In our environment we use NFS on Netapp fileservers a lot. They are used for home directories, build directories (don’t ask), DB data directories etc. This is done mostly for reliability and data integrity. However it leads to a number of problems since they are shared by a number of different groups of users and are a “black box” for users. Frequently we’ll get reports of machines or builds being unusually slow. This results in lots of confusion since we have observed in the past that in most cases of slowness machines involved are frequently “idle” where CPU utilization is unremarkable ie. < 10% yet CPU wait I/O is significantly elevated. We would then posit it was external e.g. NFS related. To avoid the guess work I have decided to start monitoring Netapp fileservers to get insight into what is going on. My team doesn’t manage the Netapps however we use Ganglia. I found check_netappfiler  and using it as a template I built a script to gather metrics from Netapp and send them to Ganglia.

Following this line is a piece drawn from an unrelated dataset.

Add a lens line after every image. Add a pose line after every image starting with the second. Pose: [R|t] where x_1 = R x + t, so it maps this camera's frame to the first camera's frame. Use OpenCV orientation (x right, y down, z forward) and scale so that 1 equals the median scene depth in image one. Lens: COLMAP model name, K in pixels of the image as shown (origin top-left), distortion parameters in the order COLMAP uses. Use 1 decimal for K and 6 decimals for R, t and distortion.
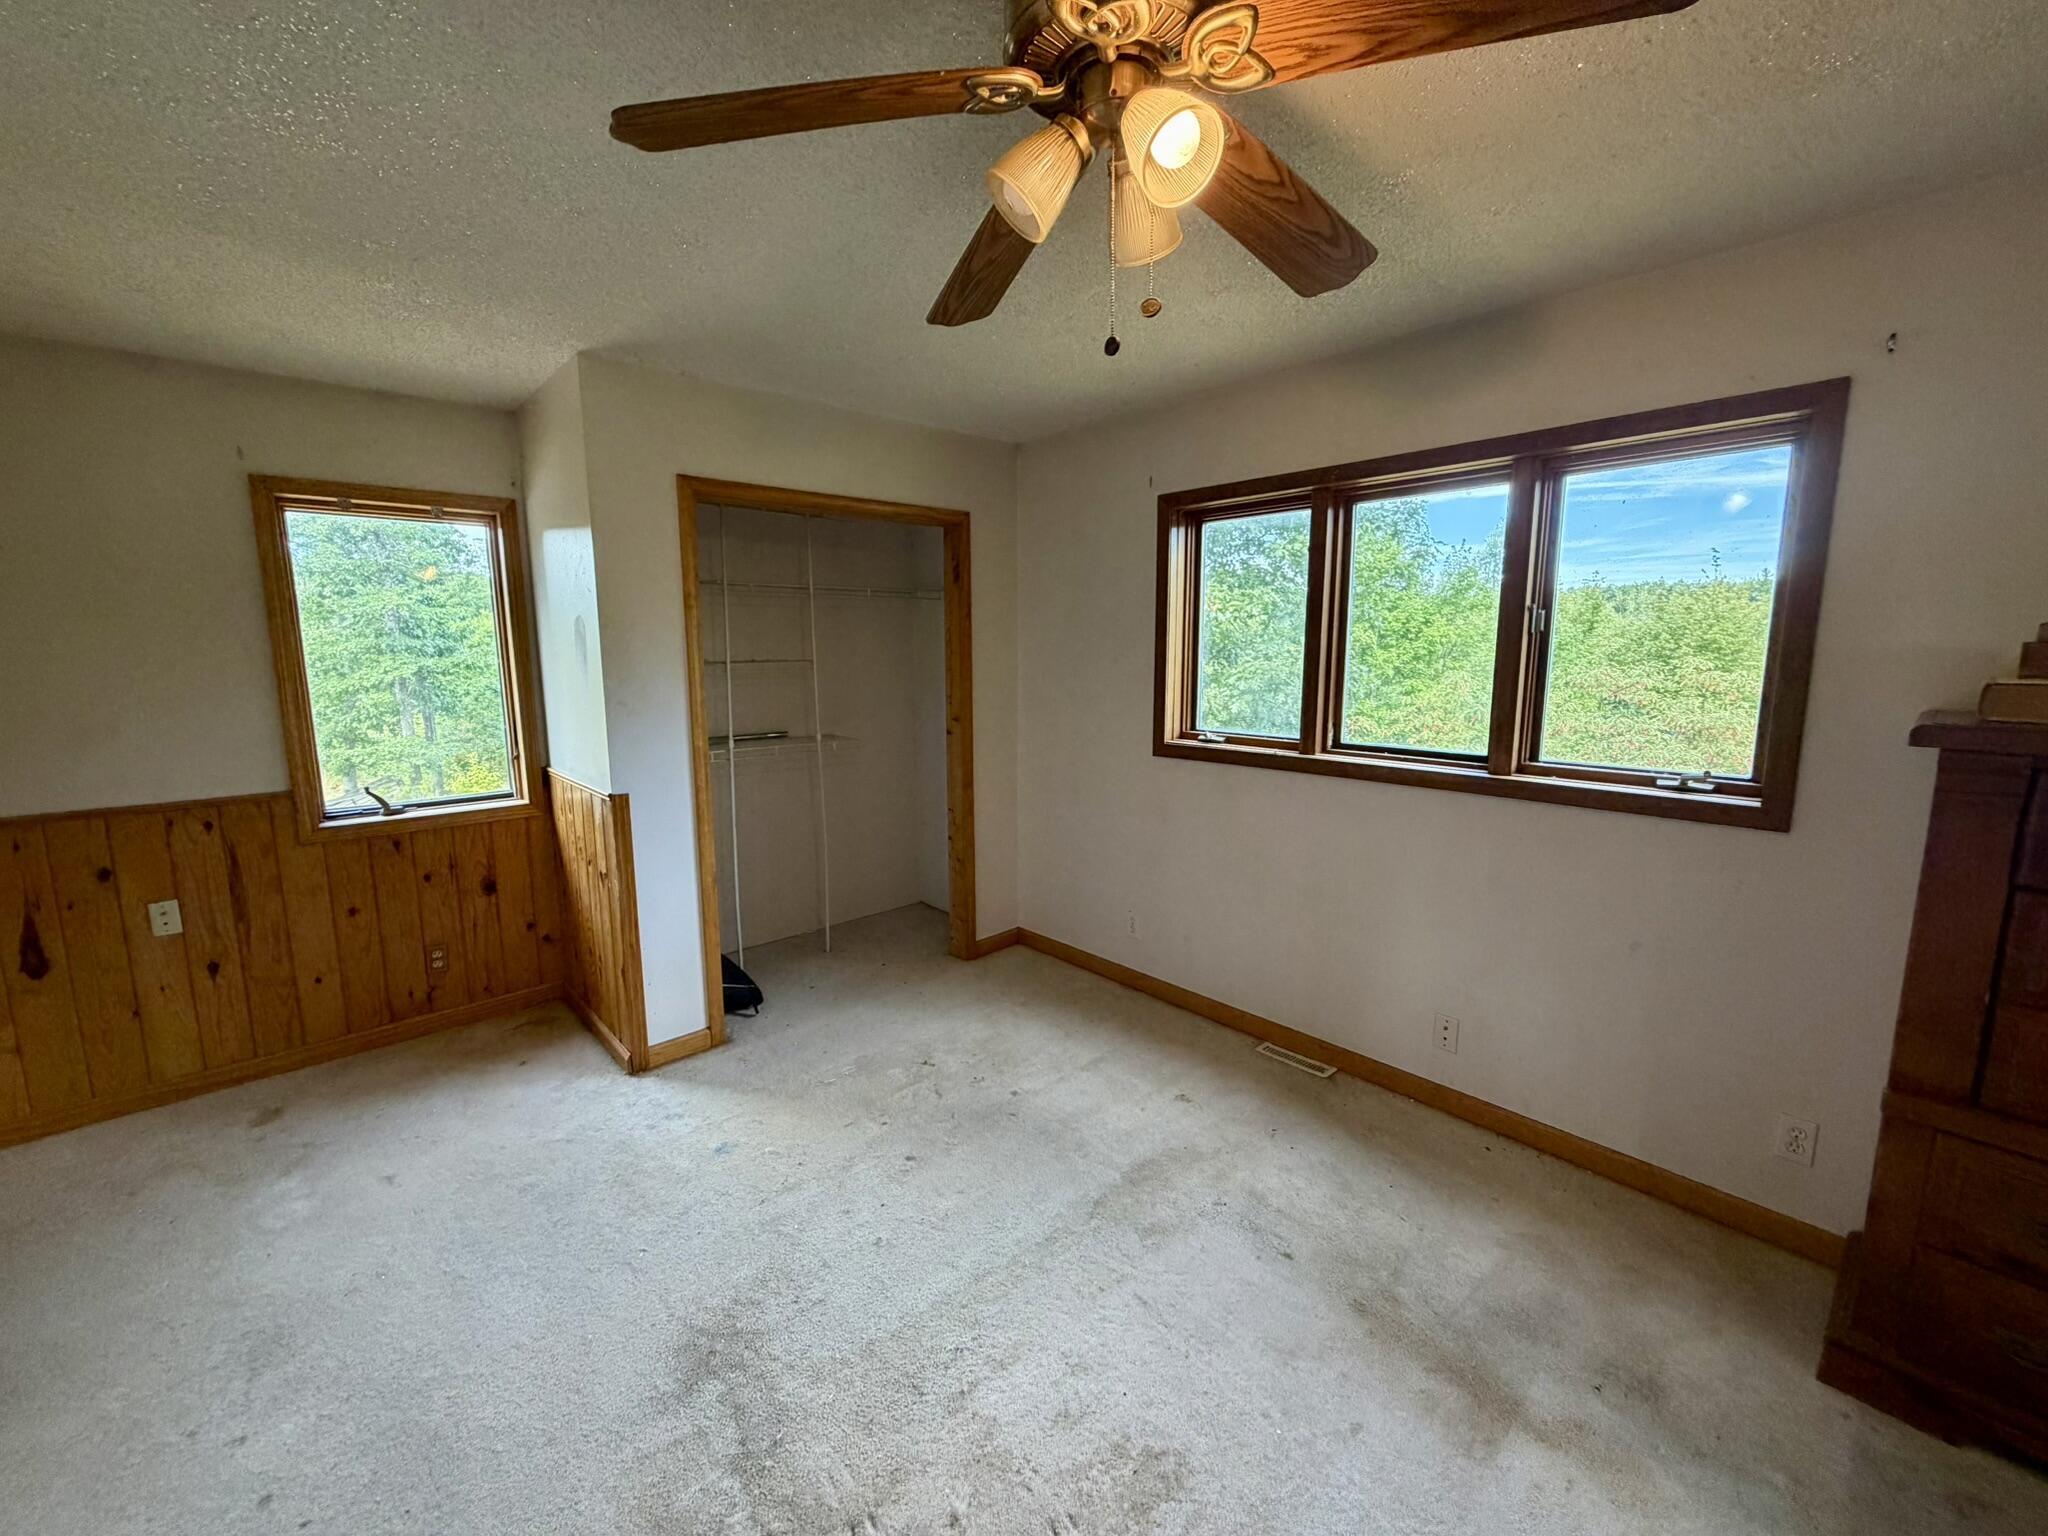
lens RADIAL K [[814.3, 0, 1017.1], [0, 814.3, 762.3], [0, 0, 1]] dist [0.002083, 0.001741]
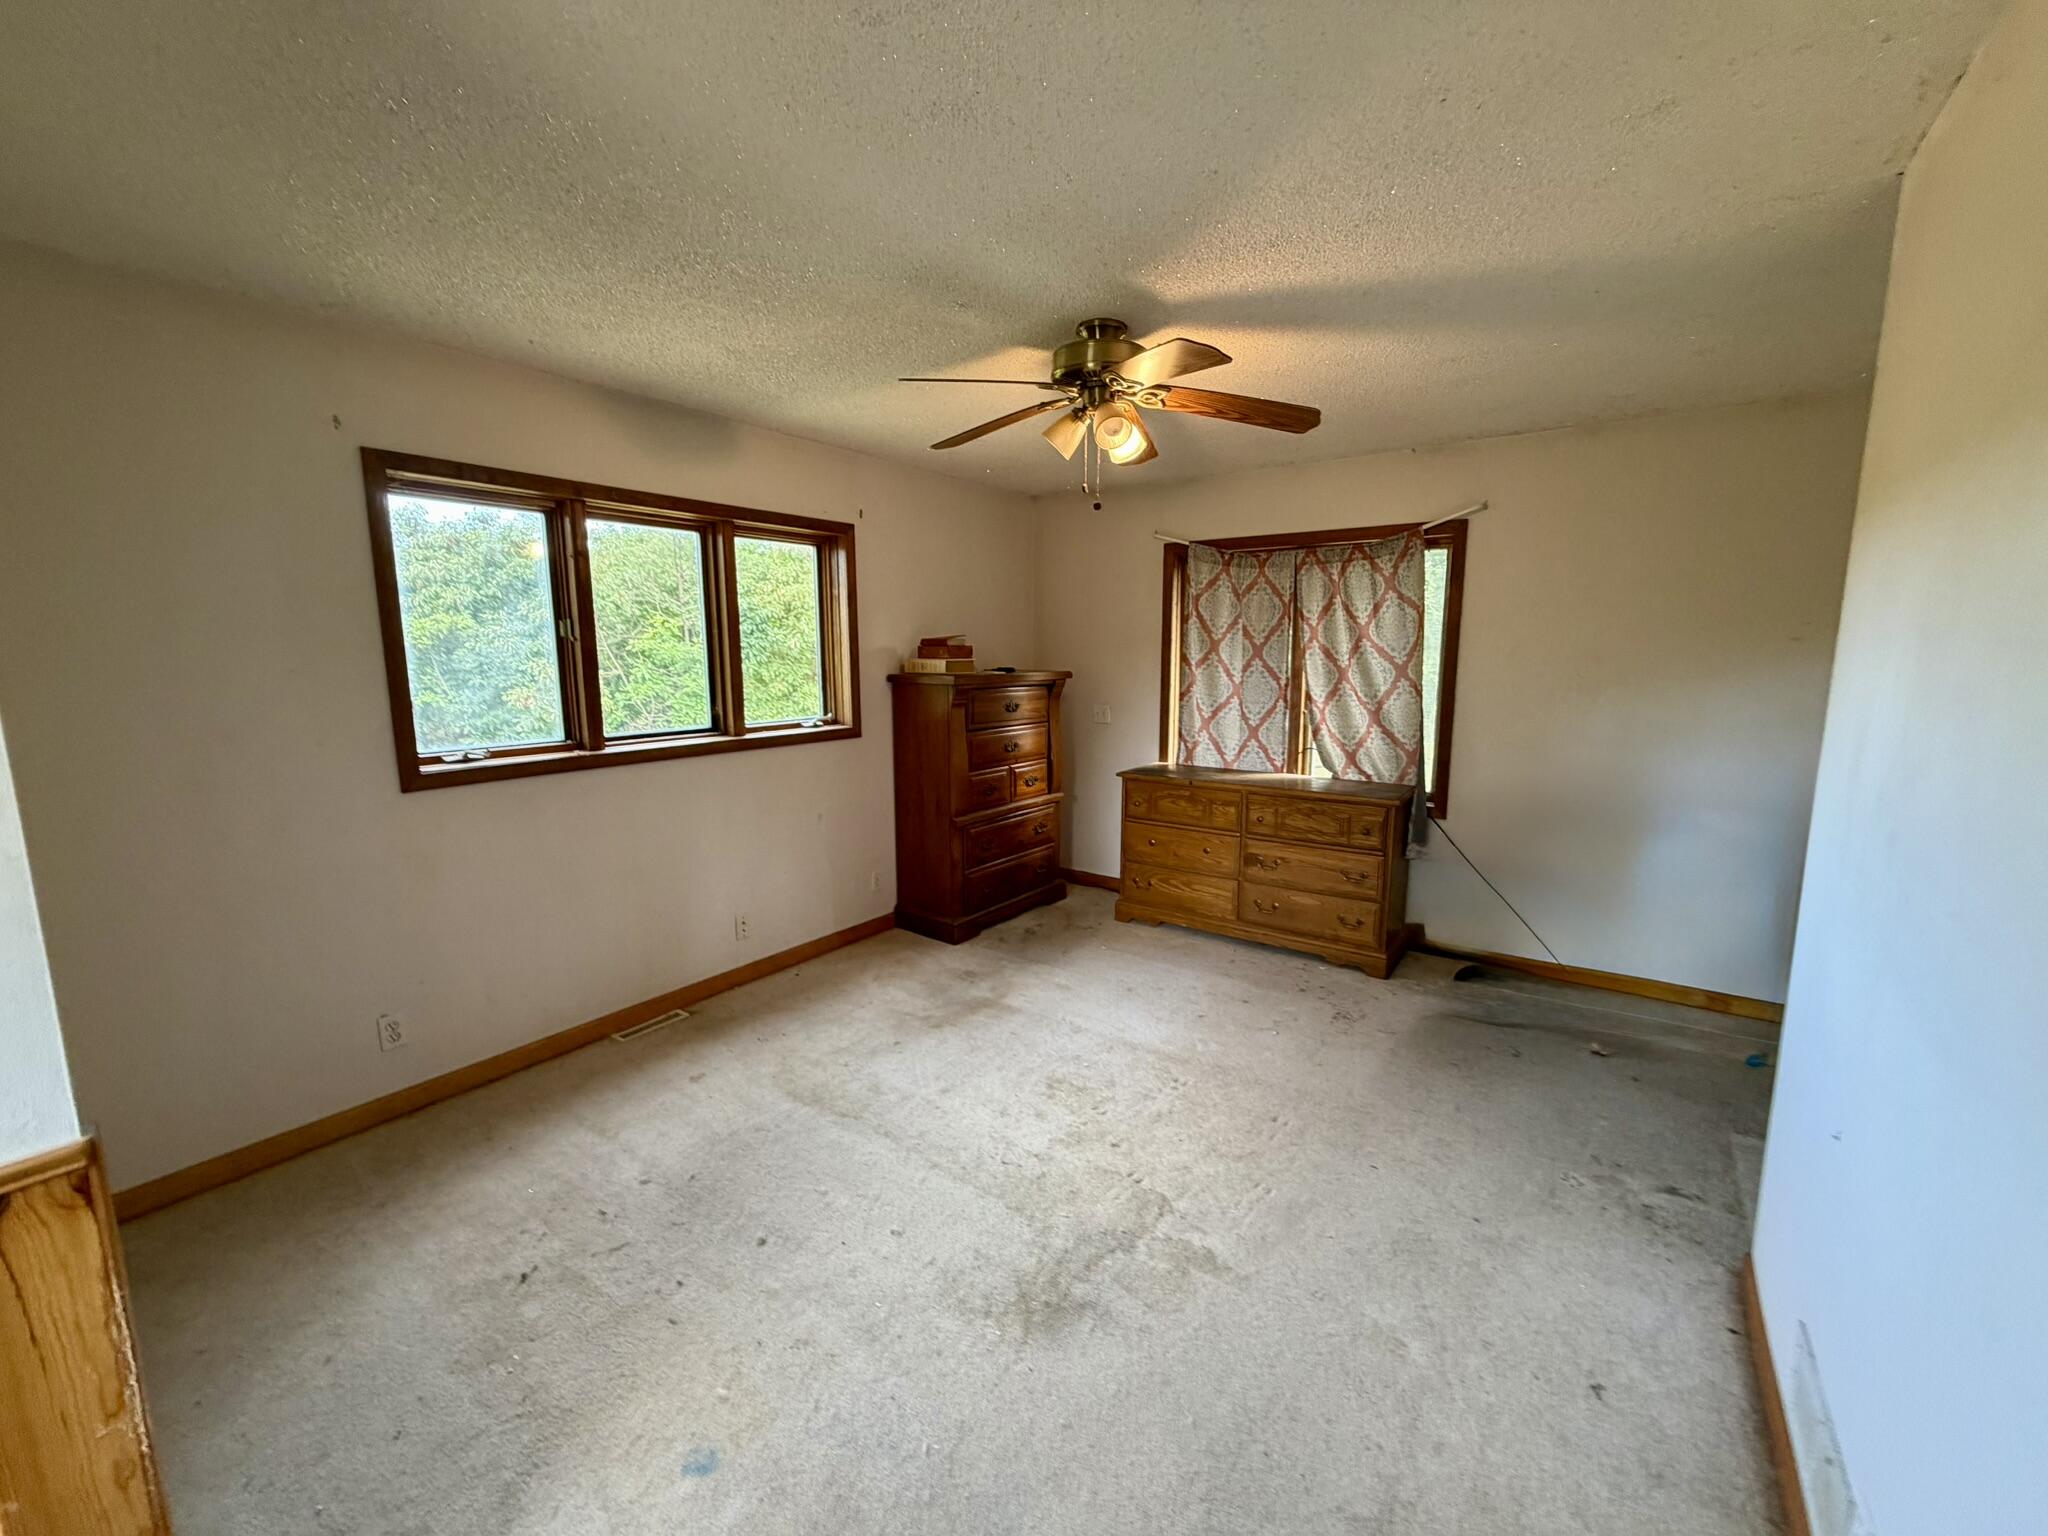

You can download the script from here

https://github.com/ganglia/gmetric/tree/master/netapp

Basically it queries a list of Netapp servers and injects those metrics to Ganglia. So far metric gathering has been invaluable. For example on one occasion we got a report of slowness from a couple of users. I observed that CPU utilization on the Netapp that project was using was 100 percent. That may “explain” the slowness.

However that wasn’t all either. Preceding the event there was a heavy NFS utilization.

However as soon as CPU utilization goes to 100% number of NFS ops plummets.

and so does the Network bytes sent.

and bytes read from the disk. It sure looks like a Netapp bug. Luckily since we have all these metrics available we could much quicker figure out what is going on and what further steps to conduct ie. contact the vendor.